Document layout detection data
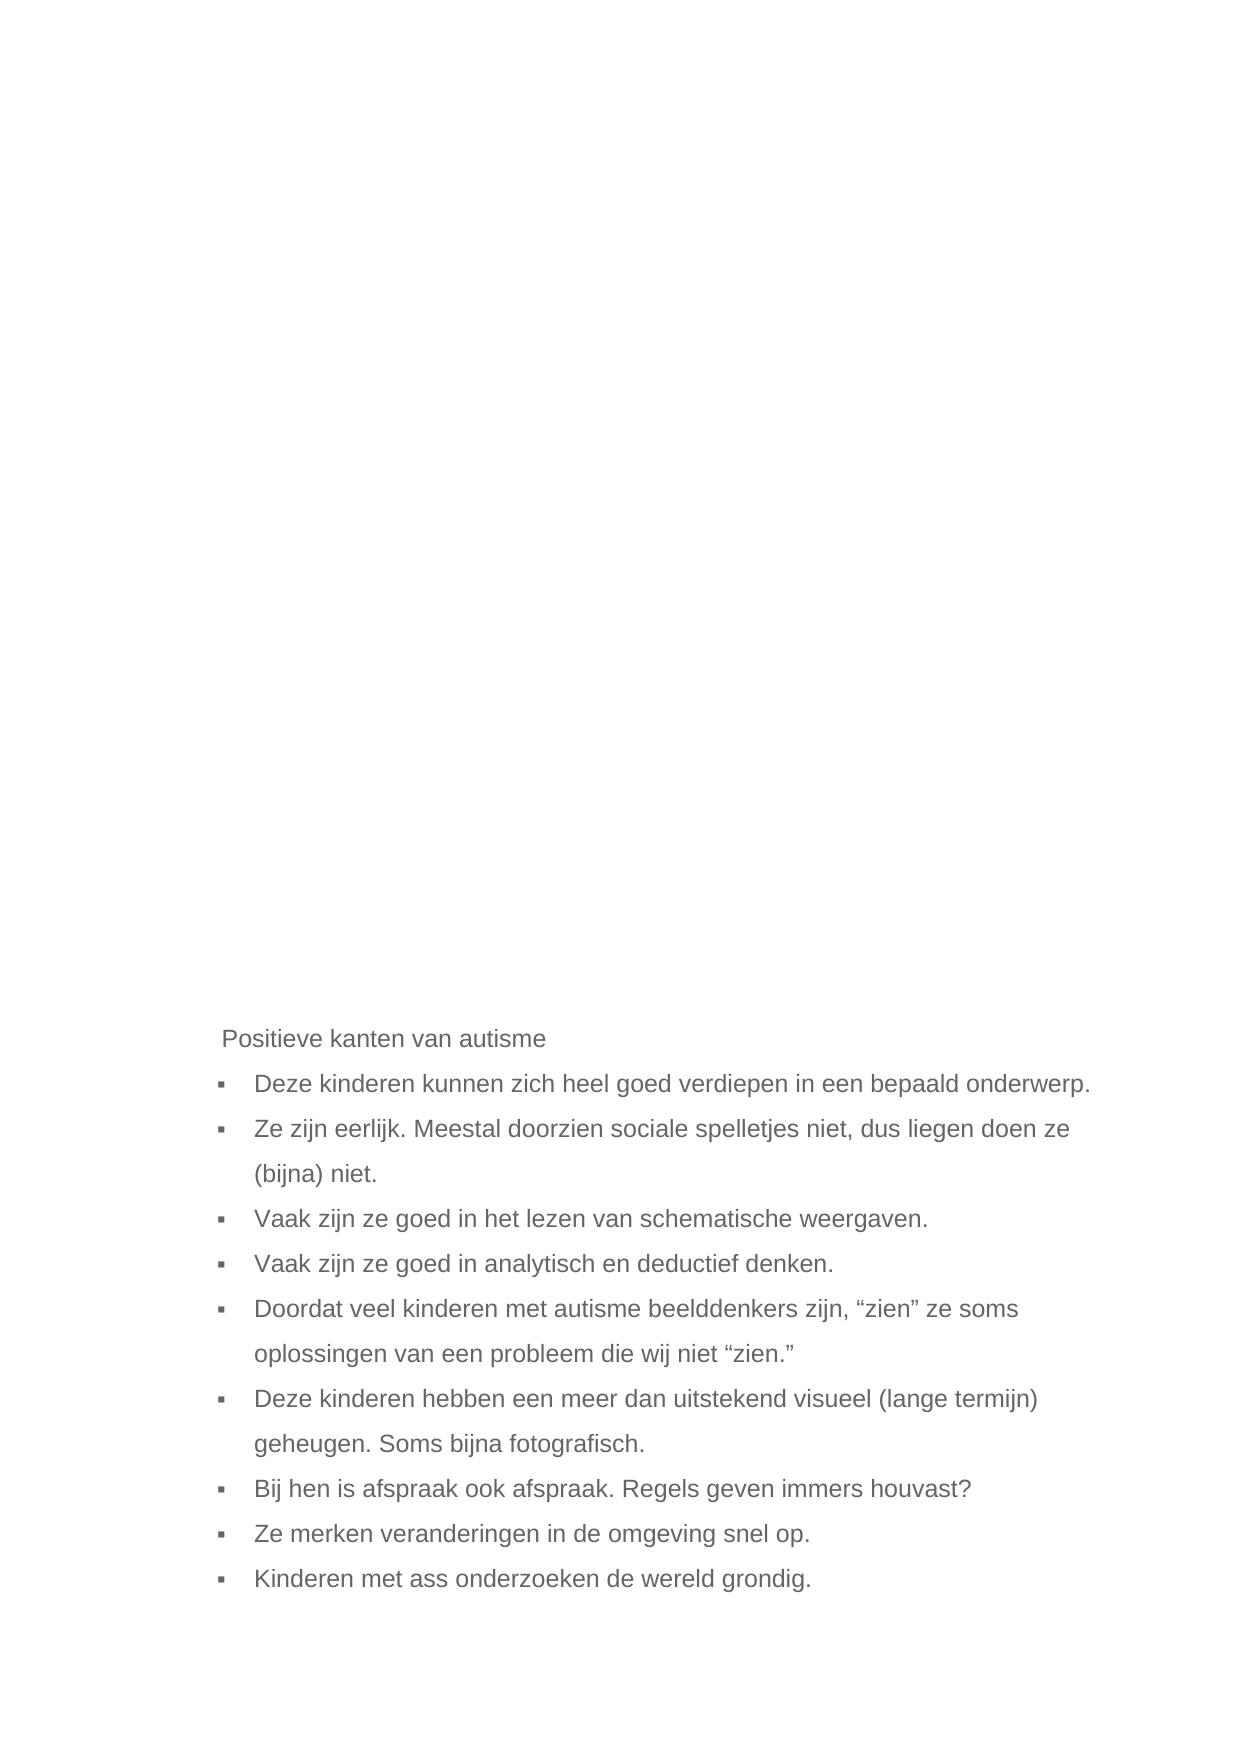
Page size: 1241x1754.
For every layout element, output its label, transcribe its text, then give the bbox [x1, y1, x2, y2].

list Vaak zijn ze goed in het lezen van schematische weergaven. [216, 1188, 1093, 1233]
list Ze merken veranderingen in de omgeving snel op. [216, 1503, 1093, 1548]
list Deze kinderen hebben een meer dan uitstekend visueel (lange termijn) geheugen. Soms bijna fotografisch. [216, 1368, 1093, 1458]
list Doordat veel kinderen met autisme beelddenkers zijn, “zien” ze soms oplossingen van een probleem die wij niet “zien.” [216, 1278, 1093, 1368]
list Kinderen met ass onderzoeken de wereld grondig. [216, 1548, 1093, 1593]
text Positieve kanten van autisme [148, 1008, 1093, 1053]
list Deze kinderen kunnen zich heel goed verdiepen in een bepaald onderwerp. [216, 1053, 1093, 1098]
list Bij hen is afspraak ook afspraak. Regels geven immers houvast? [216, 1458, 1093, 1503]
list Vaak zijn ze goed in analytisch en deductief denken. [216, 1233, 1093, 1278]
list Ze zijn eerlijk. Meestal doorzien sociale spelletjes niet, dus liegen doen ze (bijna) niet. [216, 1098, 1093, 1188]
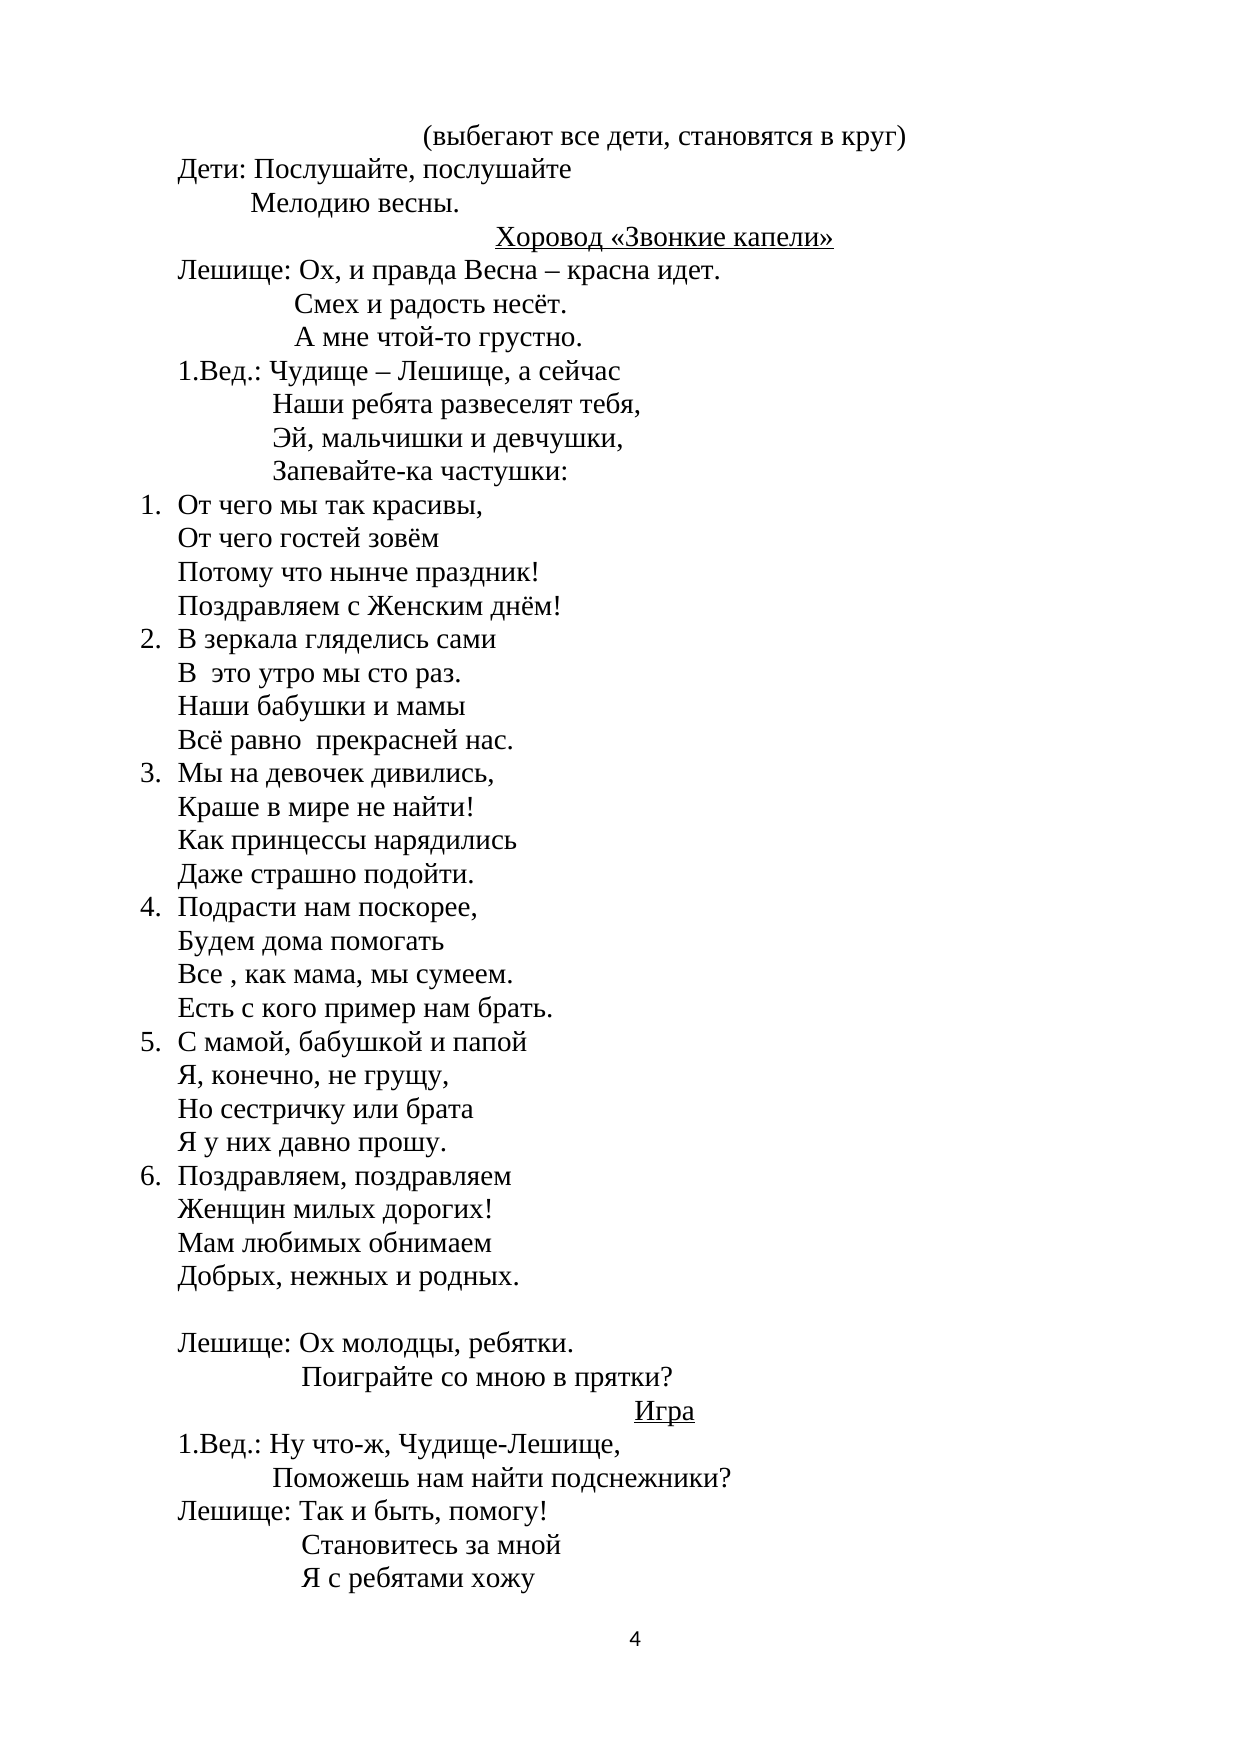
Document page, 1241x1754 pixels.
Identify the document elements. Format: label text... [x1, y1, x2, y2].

* **Instructions for the task**
Omit all pictures while transcribing the entries verbatim.

* **Task result**
Page size: 1241x1754.
For every layout element, output its label, transcribe its text, then give the bbox [x1, y1, x2, y2].

list Vaak zijn ze goed in het lezen van schematische weergaven. [216, 1188, 1093, 1233]
list Ze merken veranderingen in de omgeving snel op. [216, 1503, 1093, 1548]
list Deze kinderen hebben een meer dan uitstekend visueel (lange termijn) geheugen. Soms bijna fotografisch. [216, 1368, 1093, 1458]
list Doordat veel kinderen met autisme beelddenkers zijn, “zien” ze soms oplossingen van een probleem die wij niet “zien.” [216, 1278, 1093, 1368]
list Kinderen met ass onderzoeken de wereld grondig. [216, 1548, 1093, 1593]
text Positieve kanten van autisme [148, 1008, 1093, 1053]
list Deze kinderen kunnen zich heel goed verdiepen in een bepaald onderwerp. [216, 1053, 1093, 1098]
list Bij hen is afspraak ook afspraak. Regels geven immers houvast? [216, 1458, 1093, 1503]
list Vaak zijn ze goed in analytisch en deductief denken. [216, 1233, 1093, 1278]
list Ze zijn eerlijk. Meestal doorzien sociale spelletjes niet, dus liegen doen ze (bijna) niet. [216, 1098, 1093, 1188]
Document page, 1241x1754 pixels.
Identify the document elements. Format: label text... [x1, y1, x2, y2].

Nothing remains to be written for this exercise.